“The people want a sense of the normal,” said Kevin Johnson. “We know those guys are there Sunday afternoons, and it’s a semblance of normalcy.”
In the midst of a worldwide pandemic, a sense of routine has returned to the village green in Woodstock. Now in its 21st year, a drum circle continues every Sunday afternoon from 4 to 6 p.m. For Woodstock, that’s normal.
“We just put up a perimeter with safety tape, and only a certain number of people are in there,” said Kevin Johnson, who has led the drum circles since the beginning. “You only go in there if you’ve got a mask. Only a certain number of dancers can be in here. We swap out if we’ve got more people than we need to do it.”
Johnson spoke from his Timekeeper Drums weekend pop-up shop out of his box truck across from the nearby flea market. He belongs to a drum-circle facilitators’ guild and has put in place Covid 19 protocols based on their recommendations.
The first drum circle in town started about 40 or 50 years ago during full-moon gatherings at Magic Meadow, near the Overlook Mountain trailhead. The full-moon gatherings continue. The drumming on the green spun out of that.
“There was a guy that used to play a boom box out on the bench every week, and the Chamber of Commerce wanted him to go away,” explained Johnson. “So they were going to ban all noise out on the green. Anything and everything. I and a few others got wind of this.”
Eventually, negotiations resulted in the drum circle being given a time slot on Sunday afternoons. “When we started this, we had summer-long meetings with every type of official you could think of,” said Johnson. “We had the church, we had the supervisor, we had a mediator. There was never anything official. The [Reformed] church didn’t write anything up .… And that’s worked for 21 years.”
Even after the agreement, many business owners weren’t happy. They came around when they realized the drummers spent money after the weekly circles. “Everybody’s happy with us now. In fact they’re pissed at these (Freedom First) people for screwing around with us,” Johnson said.
Recently, when a branch of the Freedom First Party set up a tent, and a few people started distributing literature and refusing to wear masks on the village green during the drumming. The only police involvement in the past that Johnson can recall was when people tried to evade law enforcement by blending in with the crowd.
The town has provided as much help as it can. The police have tried to keep the peace.
Part of the village green belongs to the Dutch Reformed Church. Under a longstanding agreement with the church, the town maintenance department keeps the area clean and the police patrol it. The church decides which groups can use it, and the drum circle is authorized to do so.
“Last week, they sent somebody in with a camera,” Johnson said of the Freedom First group. That somebody was Paula Gloria Barton, who along with her husband, Joe Barton, have made drum-circle participants feel uncomfortable with their presence. “From my perspective, there’s supposed to be no politics on church property. So I escorted her out and they sent in one of their big, burly guys to get in my face about it,” Johnson said. “We shouldn’t have to be putting up with this kind of shit. The church has done whatever they can do. They’ve got that ironed out.”
The town can only do so much. Supervisor Bill McKenna has done what he can do. “He’s got them on the corner,” said Johnson. “And the police really can’t do anything else unless they actually slug me or something. So we’re kind of at a standstill for the time being.”

• STORED DATA:
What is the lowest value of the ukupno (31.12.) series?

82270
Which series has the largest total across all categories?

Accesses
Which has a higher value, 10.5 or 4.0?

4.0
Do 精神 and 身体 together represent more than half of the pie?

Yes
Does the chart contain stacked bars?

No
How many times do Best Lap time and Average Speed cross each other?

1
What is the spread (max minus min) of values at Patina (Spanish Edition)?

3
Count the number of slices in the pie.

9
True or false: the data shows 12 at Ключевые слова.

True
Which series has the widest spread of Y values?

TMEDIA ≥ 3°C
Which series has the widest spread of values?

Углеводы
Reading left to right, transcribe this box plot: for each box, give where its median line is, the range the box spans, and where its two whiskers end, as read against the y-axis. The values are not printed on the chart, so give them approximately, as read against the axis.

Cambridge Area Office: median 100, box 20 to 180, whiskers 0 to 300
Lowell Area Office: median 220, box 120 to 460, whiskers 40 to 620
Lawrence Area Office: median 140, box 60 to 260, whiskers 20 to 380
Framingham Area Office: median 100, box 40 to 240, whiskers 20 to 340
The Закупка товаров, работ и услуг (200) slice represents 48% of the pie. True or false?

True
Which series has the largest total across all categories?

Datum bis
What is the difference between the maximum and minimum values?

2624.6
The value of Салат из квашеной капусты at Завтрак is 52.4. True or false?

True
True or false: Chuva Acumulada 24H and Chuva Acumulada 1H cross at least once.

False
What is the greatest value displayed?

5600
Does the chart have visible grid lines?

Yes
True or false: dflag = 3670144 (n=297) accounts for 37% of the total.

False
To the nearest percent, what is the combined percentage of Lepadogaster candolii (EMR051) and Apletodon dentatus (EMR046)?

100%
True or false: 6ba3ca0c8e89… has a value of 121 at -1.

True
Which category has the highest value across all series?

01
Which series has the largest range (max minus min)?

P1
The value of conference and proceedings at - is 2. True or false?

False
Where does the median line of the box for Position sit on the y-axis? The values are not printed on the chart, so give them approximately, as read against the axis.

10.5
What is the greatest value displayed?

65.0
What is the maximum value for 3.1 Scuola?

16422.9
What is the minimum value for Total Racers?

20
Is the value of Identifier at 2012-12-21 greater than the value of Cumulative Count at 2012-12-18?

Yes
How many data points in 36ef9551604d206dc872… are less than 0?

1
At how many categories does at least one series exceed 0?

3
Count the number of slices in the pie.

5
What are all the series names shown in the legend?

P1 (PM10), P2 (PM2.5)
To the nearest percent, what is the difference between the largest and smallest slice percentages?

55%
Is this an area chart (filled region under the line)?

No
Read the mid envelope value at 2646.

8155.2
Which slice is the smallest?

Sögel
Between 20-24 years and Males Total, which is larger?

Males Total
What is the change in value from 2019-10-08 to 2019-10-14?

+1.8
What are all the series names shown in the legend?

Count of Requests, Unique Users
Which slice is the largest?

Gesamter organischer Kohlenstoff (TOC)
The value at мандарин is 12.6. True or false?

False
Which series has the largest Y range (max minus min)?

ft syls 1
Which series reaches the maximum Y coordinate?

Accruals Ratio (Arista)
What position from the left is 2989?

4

• TO DO:
Transcribe the Woodstock drum circle article between "Part of the" and "authorized to do so.", inclusive.

• REPLY TO THE EXERCISE:
Part of the village green belongs to the Dutch Reformed Church. Under a longstanding agreement with the church, the town maintenance department keeps the area clean and the police patrol it. The church decides which groups can use it, and the drum circle is authorized to do so.